# Blocco di testo
• • • • •

Francesco ha dichiarato che il Papa emerito «è uno spirito che guarda con consapevolezza e con coraggio ai problemi del nostro tempo, e sa attingere dall’ascolto della Scrittura nella tradizione viva della Chiesa la sapienza necessaria per un dialogo costruttivo con la cultura di oggi» e che il premio ottenuto dalla teologa tedesca è la dimostrazione di come «venga riconosciuto sempre di più l’apporto femminile nel campo della ricerca teologica scientifica e dell’insegnamento della teologia, a lungo considerati territori quasi esclusivi del clero», inoltre il riconoscimento tributato alla Schlosser è «molto importante» in quanto l’apporto delle donne nella teologia deve essere «incoraggiato e trovi spazio più ampio, coerentemente con il crescere della presenza femminile nei diversi campi di responsabilità della Chiesa, in particolare, e non solo nel campo culturale». Il femminismo, con il suo bagaglio di nefaste conseguenze per l’equilibrio personale, familiare, sociale, con il suo peso di dolore e di inquietudine e schizofrenia che grava sulla civiltà contemporanea, entra con orgoglio nella Chiesa.

«La Verità», provocazione sulle fake news, è il titolo del nuovo singolo di Vasco Rossi, da ieri in radio e disponibile su vinile dal 23 novembre, e milioni di persone sono pronte ad ascoltarla questa canzonettistica verità; mentre La Verità di Cristo, scritta nel Vangelo, tramandata di generazione in generazione dalla Chiesa Una, Santa, Cattolica, Apostolica e Romana nessuno la ripropone più per quello che è, neppure il Papa.

Ma parliamo dell’archistar Mario Botta.

• • • • •

# Estratto dei dati
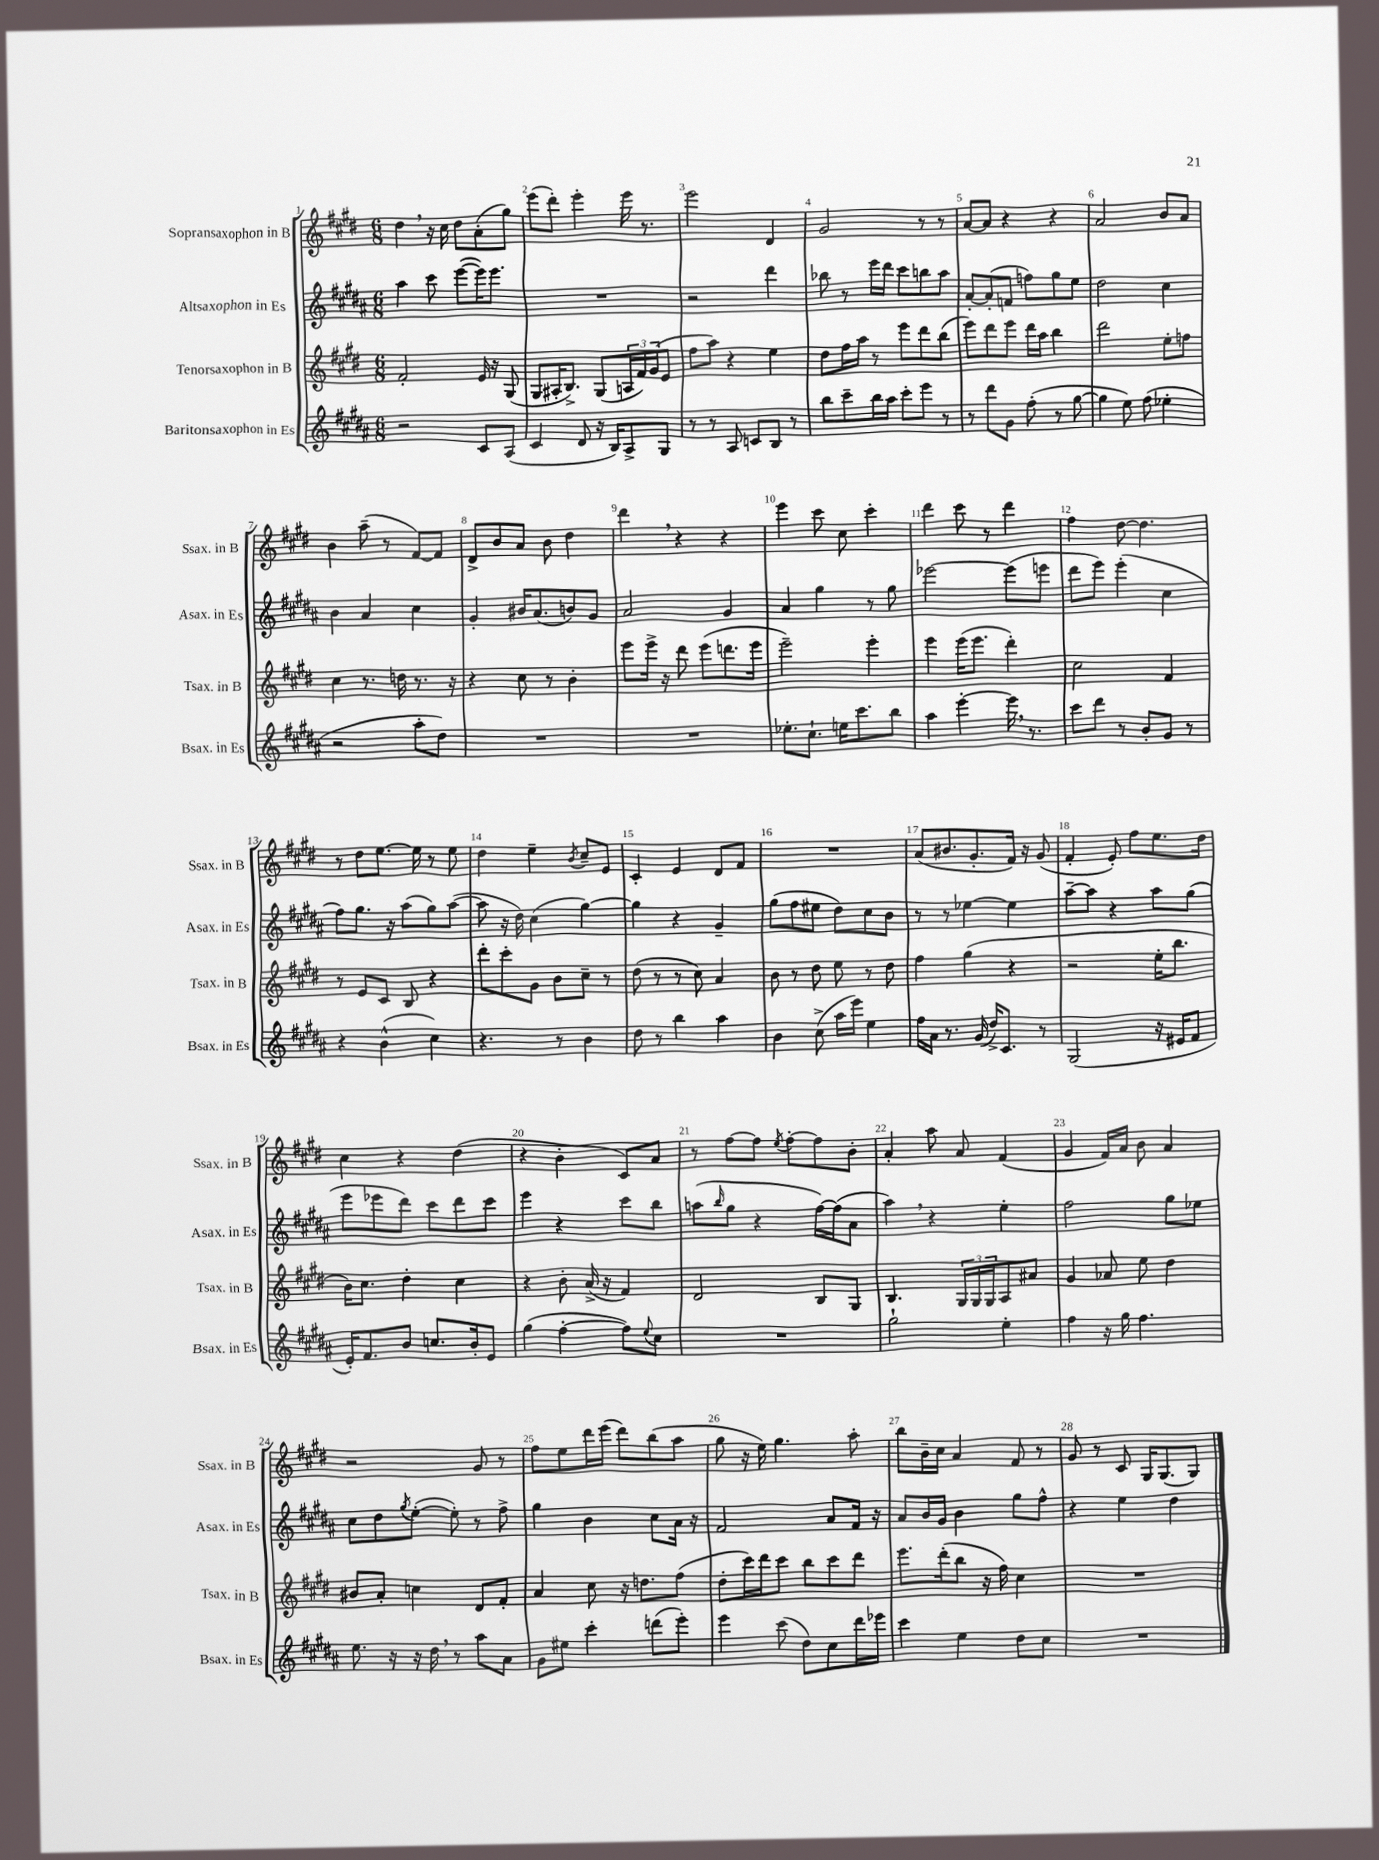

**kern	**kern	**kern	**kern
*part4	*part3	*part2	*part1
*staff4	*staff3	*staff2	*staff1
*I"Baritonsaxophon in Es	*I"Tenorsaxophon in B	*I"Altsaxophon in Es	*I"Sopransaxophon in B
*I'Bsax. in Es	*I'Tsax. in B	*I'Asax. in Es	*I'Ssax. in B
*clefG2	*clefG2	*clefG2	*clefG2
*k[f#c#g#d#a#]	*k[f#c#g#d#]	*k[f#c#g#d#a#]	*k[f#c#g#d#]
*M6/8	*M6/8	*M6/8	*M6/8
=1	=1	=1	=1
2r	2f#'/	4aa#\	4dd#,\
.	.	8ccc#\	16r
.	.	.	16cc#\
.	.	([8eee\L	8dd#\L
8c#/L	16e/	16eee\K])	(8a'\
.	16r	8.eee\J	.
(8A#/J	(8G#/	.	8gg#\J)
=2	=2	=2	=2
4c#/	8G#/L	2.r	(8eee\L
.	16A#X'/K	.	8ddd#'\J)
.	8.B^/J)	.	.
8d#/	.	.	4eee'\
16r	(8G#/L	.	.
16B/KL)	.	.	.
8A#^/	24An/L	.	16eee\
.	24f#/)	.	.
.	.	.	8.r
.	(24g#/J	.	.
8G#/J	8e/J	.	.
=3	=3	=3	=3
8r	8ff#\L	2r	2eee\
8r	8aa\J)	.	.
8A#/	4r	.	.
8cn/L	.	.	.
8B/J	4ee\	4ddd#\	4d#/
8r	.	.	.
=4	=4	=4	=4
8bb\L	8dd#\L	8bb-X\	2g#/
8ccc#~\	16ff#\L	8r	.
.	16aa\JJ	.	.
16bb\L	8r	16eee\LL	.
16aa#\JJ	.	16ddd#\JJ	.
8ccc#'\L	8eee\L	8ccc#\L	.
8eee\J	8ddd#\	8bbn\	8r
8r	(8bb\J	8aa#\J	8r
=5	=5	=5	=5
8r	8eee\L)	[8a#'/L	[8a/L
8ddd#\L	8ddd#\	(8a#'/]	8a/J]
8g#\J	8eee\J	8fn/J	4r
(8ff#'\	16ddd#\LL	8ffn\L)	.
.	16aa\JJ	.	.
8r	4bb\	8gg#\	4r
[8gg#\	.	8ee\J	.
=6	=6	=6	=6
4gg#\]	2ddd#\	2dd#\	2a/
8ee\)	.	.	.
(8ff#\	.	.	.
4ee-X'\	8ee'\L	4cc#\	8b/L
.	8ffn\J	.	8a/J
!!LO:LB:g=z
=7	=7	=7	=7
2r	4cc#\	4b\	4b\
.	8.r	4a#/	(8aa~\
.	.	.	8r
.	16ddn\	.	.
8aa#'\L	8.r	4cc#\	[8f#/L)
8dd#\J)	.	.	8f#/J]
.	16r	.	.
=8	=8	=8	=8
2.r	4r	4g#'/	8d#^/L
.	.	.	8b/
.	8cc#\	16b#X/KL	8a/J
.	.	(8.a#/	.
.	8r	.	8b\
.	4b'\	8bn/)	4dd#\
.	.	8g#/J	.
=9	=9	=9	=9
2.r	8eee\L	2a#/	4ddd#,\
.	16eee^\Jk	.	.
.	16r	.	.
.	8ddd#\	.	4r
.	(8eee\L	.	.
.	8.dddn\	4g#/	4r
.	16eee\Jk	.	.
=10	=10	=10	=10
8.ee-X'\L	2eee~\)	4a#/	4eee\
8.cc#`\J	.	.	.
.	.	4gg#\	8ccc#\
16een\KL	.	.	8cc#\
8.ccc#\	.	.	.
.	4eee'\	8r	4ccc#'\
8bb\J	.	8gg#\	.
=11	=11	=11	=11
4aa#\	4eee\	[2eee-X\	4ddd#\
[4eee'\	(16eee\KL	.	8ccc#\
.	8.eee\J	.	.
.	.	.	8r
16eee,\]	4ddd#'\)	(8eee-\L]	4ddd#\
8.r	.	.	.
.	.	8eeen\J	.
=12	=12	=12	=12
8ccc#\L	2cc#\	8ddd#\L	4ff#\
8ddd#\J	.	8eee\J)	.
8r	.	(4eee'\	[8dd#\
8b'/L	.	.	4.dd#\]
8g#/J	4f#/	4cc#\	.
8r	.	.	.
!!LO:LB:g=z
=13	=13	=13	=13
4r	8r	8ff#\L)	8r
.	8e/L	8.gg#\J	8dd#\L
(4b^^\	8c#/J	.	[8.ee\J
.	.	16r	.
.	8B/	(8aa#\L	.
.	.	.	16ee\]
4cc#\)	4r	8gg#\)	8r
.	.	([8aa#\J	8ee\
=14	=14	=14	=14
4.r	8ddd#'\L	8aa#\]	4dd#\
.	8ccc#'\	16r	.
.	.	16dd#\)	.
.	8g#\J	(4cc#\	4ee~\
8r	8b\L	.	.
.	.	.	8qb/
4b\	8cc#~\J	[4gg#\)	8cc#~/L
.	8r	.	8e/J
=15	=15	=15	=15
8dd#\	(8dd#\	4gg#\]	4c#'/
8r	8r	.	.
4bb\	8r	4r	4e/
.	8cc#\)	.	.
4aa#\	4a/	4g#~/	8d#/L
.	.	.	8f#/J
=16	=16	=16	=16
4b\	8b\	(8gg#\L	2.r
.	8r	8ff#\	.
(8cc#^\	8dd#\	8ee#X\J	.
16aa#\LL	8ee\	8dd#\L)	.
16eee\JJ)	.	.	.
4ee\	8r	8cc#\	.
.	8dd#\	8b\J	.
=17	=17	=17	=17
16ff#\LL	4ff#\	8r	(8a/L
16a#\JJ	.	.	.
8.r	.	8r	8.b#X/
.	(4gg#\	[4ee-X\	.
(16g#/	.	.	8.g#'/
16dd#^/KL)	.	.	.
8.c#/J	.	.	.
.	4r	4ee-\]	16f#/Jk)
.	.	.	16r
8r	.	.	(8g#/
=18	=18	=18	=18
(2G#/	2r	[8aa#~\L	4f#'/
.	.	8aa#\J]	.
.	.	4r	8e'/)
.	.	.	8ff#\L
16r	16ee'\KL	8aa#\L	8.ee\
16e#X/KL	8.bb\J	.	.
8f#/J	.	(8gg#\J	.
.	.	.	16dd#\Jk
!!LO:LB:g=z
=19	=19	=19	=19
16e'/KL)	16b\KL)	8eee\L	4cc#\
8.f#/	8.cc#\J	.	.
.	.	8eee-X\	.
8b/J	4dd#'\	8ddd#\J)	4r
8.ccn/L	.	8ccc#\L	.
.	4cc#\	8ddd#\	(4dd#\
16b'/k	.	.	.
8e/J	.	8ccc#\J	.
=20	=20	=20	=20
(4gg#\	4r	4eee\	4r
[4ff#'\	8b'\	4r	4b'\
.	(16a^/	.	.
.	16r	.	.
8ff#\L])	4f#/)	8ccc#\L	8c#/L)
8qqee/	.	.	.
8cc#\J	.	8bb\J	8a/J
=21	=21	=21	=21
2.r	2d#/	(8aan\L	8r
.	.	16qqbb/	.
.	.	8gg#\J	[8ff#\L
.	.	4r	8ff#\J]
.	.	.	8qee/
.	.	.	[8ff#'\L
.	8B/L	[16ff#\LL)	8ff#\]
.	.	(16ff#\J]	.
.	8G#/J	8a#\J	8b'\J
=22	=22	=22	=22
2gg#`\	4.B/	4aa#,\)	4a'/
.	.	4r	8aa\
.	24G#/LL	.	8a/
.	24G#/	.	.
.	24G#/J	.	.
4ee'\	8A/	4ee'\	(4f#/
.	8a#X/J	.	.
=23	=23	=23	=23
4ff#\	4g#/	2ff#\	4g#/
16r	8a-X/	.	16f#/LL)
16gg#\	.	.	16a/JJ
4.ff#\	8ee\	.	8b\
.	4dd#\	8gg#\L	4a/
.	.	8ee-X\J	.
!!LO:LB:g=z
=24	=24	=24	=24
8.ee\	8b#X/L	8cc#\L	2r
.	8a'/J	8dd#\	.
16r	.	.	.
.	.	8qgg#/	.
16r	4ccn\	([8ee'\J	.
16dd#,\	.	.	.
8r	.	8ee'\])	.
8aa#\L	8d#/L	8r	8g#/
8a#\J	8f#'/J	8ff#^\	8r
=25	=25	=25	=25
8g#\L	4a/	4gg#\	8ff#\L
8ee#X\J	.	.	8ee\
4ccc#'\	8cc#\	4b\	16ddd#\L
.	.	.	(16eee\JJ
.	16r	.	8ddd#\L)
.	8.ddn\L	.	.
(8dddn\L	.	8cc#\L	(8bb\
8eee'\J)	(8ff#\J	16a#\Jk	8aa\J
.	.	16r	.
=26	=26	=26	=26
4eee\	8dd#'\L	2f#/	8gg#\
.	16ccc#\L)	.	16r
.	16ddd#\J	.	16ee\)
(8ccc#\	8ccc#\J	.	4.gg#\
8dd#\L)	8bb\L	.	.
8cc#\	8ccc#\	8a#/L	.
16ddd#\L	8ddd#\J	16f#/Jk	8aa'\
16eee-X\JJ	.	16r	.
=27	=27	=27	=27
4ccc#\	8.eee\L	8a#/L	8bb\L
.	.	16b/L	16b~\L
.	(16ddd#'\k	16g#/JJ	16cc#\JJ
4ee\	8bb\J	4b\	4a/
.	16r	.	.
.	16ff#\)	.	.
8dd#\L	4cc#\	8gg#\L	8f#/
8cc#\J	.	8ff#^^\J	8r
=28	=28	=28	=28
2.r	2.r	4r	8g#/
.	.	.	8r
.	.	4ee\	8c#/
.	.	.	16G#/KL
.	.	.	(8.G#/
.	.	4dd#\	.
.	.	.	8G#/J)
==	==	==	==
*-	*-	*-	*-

• • • • •

# Consegna scritta
Prosegui il blocco di testo sulla Chiesa a partire dalla frase che lo chiude. I record non hanno alcun legame con il blocco di testo.

# Risposta all'esercizio
La sua architettura, influenzata da Le Corbusier, Carlo Scarpa e Louis Kahn, è pragmatica, geometrica fino all’esasperazione, per nulla intimista, spirituale e men che meno sacra. I suoi progetti sono volumi puri, tagliati e traforati da grandi spaccature, tra i quali gli edifici a cilindro tronco che trovano la prima realizzazione nella chiesa di San Giovanni Battista a Mogno e il successivo sviluppo nella Cattedrale di Évry, presso Parigi. Questo architetto che compete per notorietà mondiale con Renzo Piano, si è occupato di case unifamiliari, scuole, banche, edifici amministrativi, biblioteche, musei e di edifici di culto, un culto che cattolico non è e non lo sarà mai. I suoi sono templi commerciali, per i quali vanno in visibilio critici d’arte contemporanei che fanno dell’arte un mercato; ma che il fedele, di fronte ad essi, non può che raggelarsi, turbarsi e allontanarsi il più possibile, a meno che non sia un apostata.

Considerato un rappresentante di quella che viene talvolta chiamata la scuola ticinese di architettura, nel 1996, Botta è stato tra i fondatori dell’Accademia di architettura di Mendrisio. Le sue chiese non sono chiese, bensì cubi, parallelepipedi, ciminiere, come «Il Sacro Volto» di Torino.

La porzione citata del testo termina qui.